To reinforce this reality, A midrash by Rabbi Joshua ben Levi in Deuteronomy Rabbah 4:4while elucidating on Genesis 1:16-17 states,
“A procession of angels passes before each person, and the heralds go before them, saying, ‘Make way for the image of God’.”
Here, we are reminded that all of humankind (both women and men alike) are all precious, holding infinite value and uniquely made in the image of God! Thus, in Judaism, when we harm our neighbor - we are in fact attacking the very image of God itself.
While looking at these events historically, Rabbi Jeffrey H. Tiguy in his commentary on Deuteronomy strengthens our midrash by noting Parashah Ki Teitzei that,
“Most women captives in the ancient world became slaves, but in some cases a soldier found one whom he desired to take as a wife or concubine … This law [from the Torah thus] requires a soldier who wishes to marry a captive woman to show consideration for her feelings … [The most] significant aspect of this law is its respect for the personhood of the captive woman.”
Such compliments last week’s Parashah (Shoftim) in its opening exhortation “Justice, only Justice, you must Pursue” (Deuteronomy 16:20). From the context of Ki Teitzei, we are reminded that if justice is truly justice, then it must first reach in grace and loving kindness to the weakest and most vulnerable around us.
From this, what lessons can we learn as a Messianic Jewish community and of our calling to be used of God in bringing about the Restoration of Israel and the Body of Messiah?
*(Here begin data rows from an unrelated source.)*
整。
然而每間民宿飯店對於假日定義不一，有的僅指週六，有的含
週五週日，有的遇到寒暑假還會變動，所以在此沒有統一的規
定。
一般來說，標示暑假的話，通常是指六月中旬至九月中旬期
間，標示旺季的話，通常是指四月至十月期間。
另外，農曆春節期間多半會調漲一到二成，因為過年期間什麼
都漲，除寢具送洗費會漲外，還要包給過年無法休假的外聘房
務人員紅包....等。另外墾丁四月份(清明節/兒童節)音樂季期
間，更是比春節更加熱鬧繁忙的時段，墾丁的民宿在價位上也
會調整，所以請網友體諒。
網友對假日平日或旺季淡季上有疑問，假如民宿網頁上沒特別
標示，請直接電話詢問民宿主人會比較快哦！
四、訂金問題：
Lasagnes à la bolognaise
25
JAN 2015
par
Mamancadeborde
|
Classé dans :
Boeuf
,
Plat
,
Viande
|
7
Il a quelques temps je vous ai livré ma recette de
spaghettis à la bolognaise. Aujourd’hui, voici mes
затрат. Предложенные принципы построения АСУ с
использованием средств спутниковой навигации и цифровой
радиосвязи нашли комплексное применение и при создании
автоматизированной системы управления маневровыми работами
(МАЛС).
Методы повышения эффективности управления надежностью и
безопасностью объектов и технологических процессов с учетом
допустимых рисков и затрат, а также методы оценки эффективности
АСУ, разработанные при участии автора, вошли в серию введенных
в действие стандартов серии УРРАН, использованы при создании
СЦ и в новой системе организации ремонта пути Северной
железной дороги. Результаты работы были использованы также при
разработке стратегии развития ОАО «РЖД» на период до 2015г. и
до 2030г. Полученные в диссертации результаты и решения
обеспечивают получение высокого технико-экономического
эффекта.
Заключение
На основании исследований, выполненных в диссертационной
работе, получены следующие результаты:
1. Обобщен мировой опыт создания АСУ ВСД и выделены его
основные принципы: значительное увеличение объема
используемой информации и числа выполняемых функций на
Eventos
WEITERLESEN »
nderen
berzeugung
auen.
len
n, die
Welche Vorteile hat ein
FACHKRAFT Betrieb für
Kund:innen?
Also, as we declare the Good News to the lost and wayward, how does Ki Teitzei and the woman of Deuteronomy 21 instruct us in fulfilling God’s will in our lives and for Messianic calling? …
It is demonstrated that our greatest calling is seen in our willingness to favor those amongst us who are in need, hurting and less fortunate. It is by following the admonition and command of the B’rit Chadashah in being like Yeshua who came as a servant to all (Mark 9:35; Matthew 23:11-12) and in our call to care for the widow and orphan and those who are in distress (James 1:27).
In the end, we cannot simply speak of our faith in Messiah, … we must FIRST live it out sacrificially for all who are in need by the guidance, direction and discernment of the Ruach HaKodesh (Holy Spirit). In knowing that our calling is to be as wise and serpents and gentle as doves (Matthew 10:16), our feet and hearts should be tuned by the Spirit of God to be swift and deliberate in caring for those in the moment who need the comfort, healing and restoration that only Yeshua can give.
Beloved let us all lay down our lives or one another!